-- Supplied passage follows --
In contrast to President Donald Trump, who wants to scrap the payroll taxes that fund Social Security and Medicare, Joe Biden is proposing a plan to shore up Social Security by taxing those who earn more than $400,000. The plan includes:

  • Raising minimum benefit amounts for lifelong workers with low incomes.
    Biden’s proposal would set the special minimum benefit limit at 125% of the federal poverty line, which in 2019 was $1,301 a month. By comparison, as of 2019 the full special minimum benefit for lifetime low earners was $886.40 a month. That’s a significant increase in monthly payout for lifetime low wage earners with 30 years of work history. Payouts would increase on par with the National Average Wage Index in the following years.
  • Boosting the purchasing power of Social Security dollars, which has been reduced by 30% since 2000.
    That’s because the Consumer Price Index for Urban Wage Earners and Clerical Workers (CPI-W) doesn’t accurately—or realistically—measure the costs that seniors have to deal with on a day to day basis, including raises in rent, out-of-pocket healthcare costs, travel expenses, etc. Under Biden’s plan, the Consumer Price Index for the Elderly (CPI-E), which specifically tracks the spending habits of persons aged 62 and up, would become the new inflationary measure.
  • Preventing surviving spouses from seeing huge cuts in their total family benefits after the death of a spouse.
    For many couples, the death of a spouse means that Social Security benefits will be cut in half. The Biden Plan will allow surviving spouses to keep a higher share of the benefits by raising the monthly payment by about 20% for affected beneficiaries.
-- Supplied passage concluded --
-- Data excerpts follows --
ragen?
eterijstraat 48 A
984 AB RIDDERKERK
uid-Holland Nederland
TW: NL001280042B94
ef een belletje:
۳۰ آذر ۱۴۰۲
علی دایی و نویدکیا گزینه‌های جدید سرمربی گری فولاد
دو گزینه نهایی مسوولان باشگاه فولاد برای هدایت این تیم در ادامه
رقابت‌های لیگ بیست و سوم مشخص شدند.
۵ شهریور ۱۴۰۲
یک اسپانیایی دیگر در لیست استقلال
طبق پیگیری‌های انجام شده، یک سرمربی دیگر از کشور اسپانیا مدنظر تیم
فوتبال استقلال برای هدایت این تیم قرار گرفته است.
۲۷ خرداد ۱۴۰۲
-- Data excerpts concluded --
Answer these questions using the passage on the Social Security plan.
(a) As of 2019, what was the full special minimum benefit for lifetime low earners?
(b) Under the plan, which index would become the new inflationary measure?
(c) By about what percentage would the plan raise the monthly payment for affected surviving spouses?

Completed task ->
(a) $886.40 a month
(b) The Consumer Price Index for the Elderly (CPI-E)
(c) About 20%